There was a metallic click and suddenly a sharp blade was brandished under her nose, the wickedly sharp point right under her left eye. It was long, a lusterless black, razor-sharp and terrifying.
“We need for you to pay attention to what we’re going to say. Are you paying attention?”
Terror gripped her lungs. She couldn’t speak, she couldn’t breathe. Tall Guy shook her, put his face right next to hers, so close she could see the broken blood vessels in his eyes, so close she could see glints of gold where his shaver had missed sections of beard. Above all, so close she could smell the terrifying cold, steely scent of violence.
His voice lowered, became even more frightening. “I said—are you paying attention?” His shake hurt, his grip around her arm cutting off circulation.
She couldn’t speak. Her throat was paralyzed. She nodded.
The other man had circled around to her other side. His right hand snaked out and, shockingly, cupped her breast. “Pretty,” he said, pinching her hard. He looked at his partner, a quick reptilian glance. “Maybe she needs help in staying awake while you talk to her, eh?”

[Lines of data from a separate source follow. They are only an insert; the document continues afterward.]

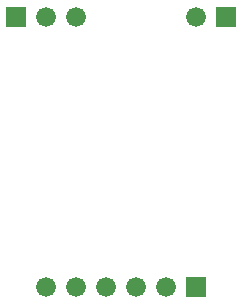
<source format=gbr>
G04 start of page 7 for group -4062 idx -4062 *
G04 Title: (unknown), soldermask *
G04 Creator: pcb 20110918 *
G04 CreationDate: Thu Aug 15 17:13:27 2013 UTC *
G04 For: mokus *
G04 Format: Gerber/RS-274X *
G04 PCB-Dimensions: 80000 100000 *
G04 PCB-Coordinate-Origin: lower left *
%MOIN*%
%FSLAX25Y25*%
%LNBOTTOMMASK*%
%ADD57C,0.0660*%
%ADD56C,0.0001*%
G54D56*G36*
X61700Y8300D02*Y1700D01*
X68300D01*
Y8300D01*
X61700D01*
G37*
G54D57*X55000Y5000D03*
X45000D03*
X35000D03*
G54D56*G36*
X1700Y98300D02*Y91700D01*
X8300D01*
Y98300D01*
X1700D01*
G37*
G54D57*X15000Y95000D03*
X25000D03*
G54D56*G36*
X71700Y98300D02*Y91700D01*
X78300D01*
Y98300D01*
X71700D01*
G37*
G54D57*X65000Y95000D03*
X25000Y5000D03*
X15000D03*
M02*

</source>
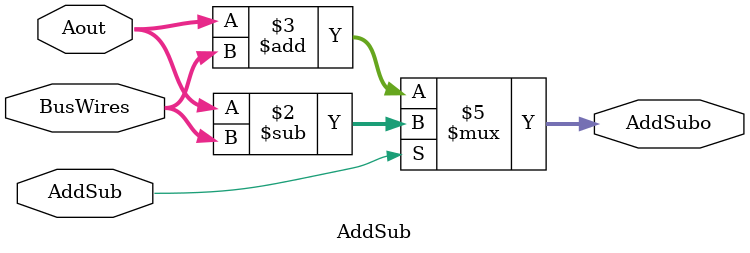
<source format=sv>
module AddSub(input logic [15:0] Aout, BusWires,
		input logic AddSub,
		output logic [15:0] AddSubo);
		always_comb begin
			if (AddSub)
				AddSubo = Aout - BusWires;
			else
				AddSubo = Aout + BusWires;
		end	
endmodule 
</source>
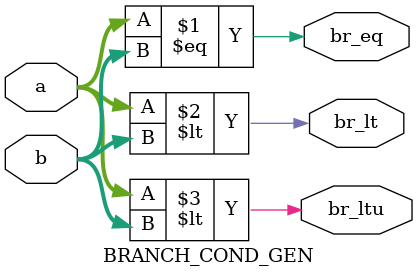
<source format=v>
`timescale 1ns / 1ps


module BRANCH_COND_GEN(
    input [31:0] a,
    input [31:0] b,
    output br_eq,
    output br_lt,
    output br_ltu
    );
    
    assign br_eq = (a==b);
    assign br_lt = $signed(a) < $signed(b);
    assign br_ltu = a < b;
    
endmodule

</source>
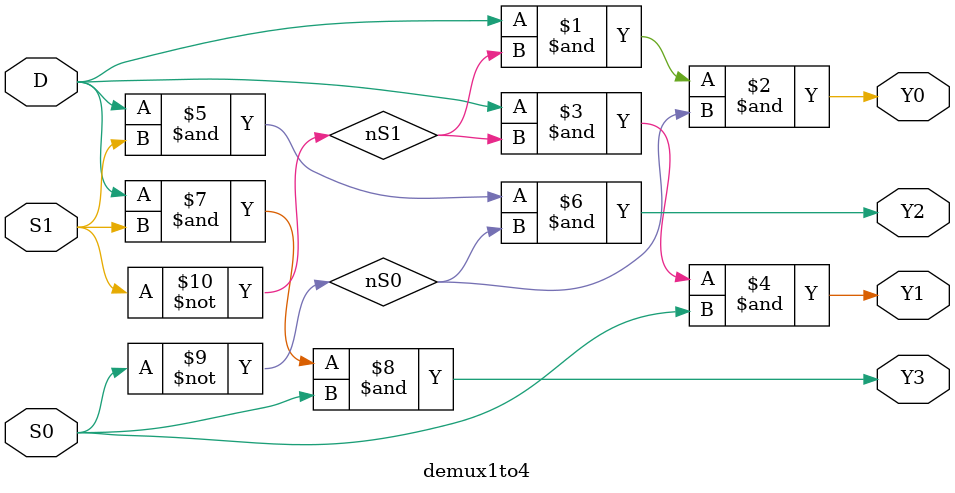
<source format=v>
module demux1to4(D, S0, S1, Y0, Y1, Y2, Y3);
    input D;
    input S0, S1;
    output Y0, Y1, Y2, Y3;

    wire nS0, nS1;

    not(nS0, S0);
    not(nS1, S1);

    and(Y0, D, nS1, nS0);
    and(Y1, D, nS1, S0);
    and(Y2, D, S1, nS0);
    and(Y3, D, S1, S0);
endmodule

</source>
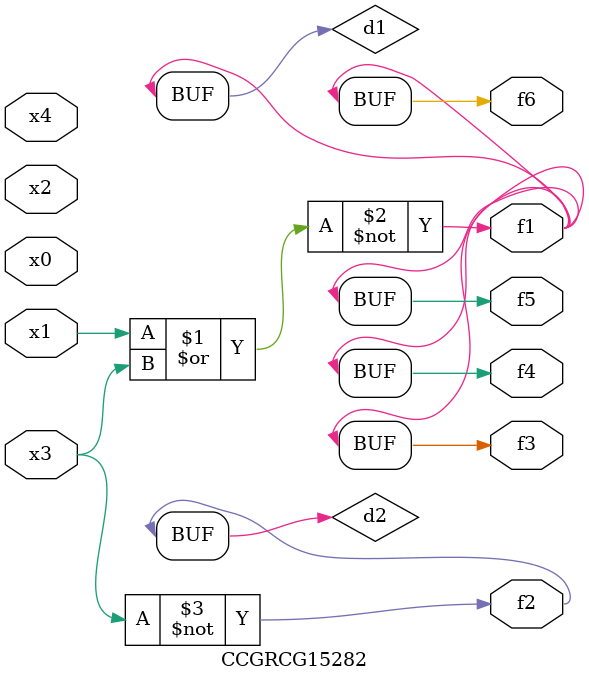
<source format=v>
module CCGRCG15282(
	input x0, x1, x2, x3, x4,
	output f1, f2, f3, f4, f5, f6
);

	wire d1, d2;

	nor (d1, x1, x3);
	not (d2, x3);
	assign f1 = d1;
	assign f2 = d2;
	assign f3 = d1;
	assign f4 = d1;
	assign f5 = d1;
	assign f6 = d1;
endmodule

</source>
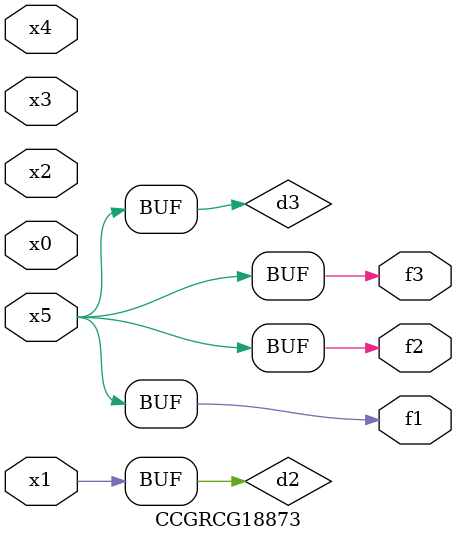
<source format=v>
module CCGRCG18873(
	input x0, x1, x2, x3, x4, x5,
	output f1, f2, f3
);

	wire d1, d2, d3;

	not (d1, x5);
	or (d2, x1);
	xnor (d3, d1);
	assign f1 = d3;
	assign f2 = d3;
	assign f3 = d3;
endmodule

</source>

The tall man’s painful grip tightened even more as he lifted her up. She stood on tiptoe to ease the pain. She’d broken that arm twice. The shorter man’s big hand left her breast, but before she could even breathe a sigh of relief, with his forearm he cleared the desktop of the clothes she’d been folding and the tall man threw her down onto the desktop, driving all the air out of her lungs.
They spoke to each other in a language she didn’t understand, short sharp words. Finally, the taller man gave a gesture of irritation—Okay, have it your way—and stood to one side.
The shorter man unbuckled his belt and opened his pants, hands working fast. A huge, dark red erect penis jutted out from the dark blond hair of his groin.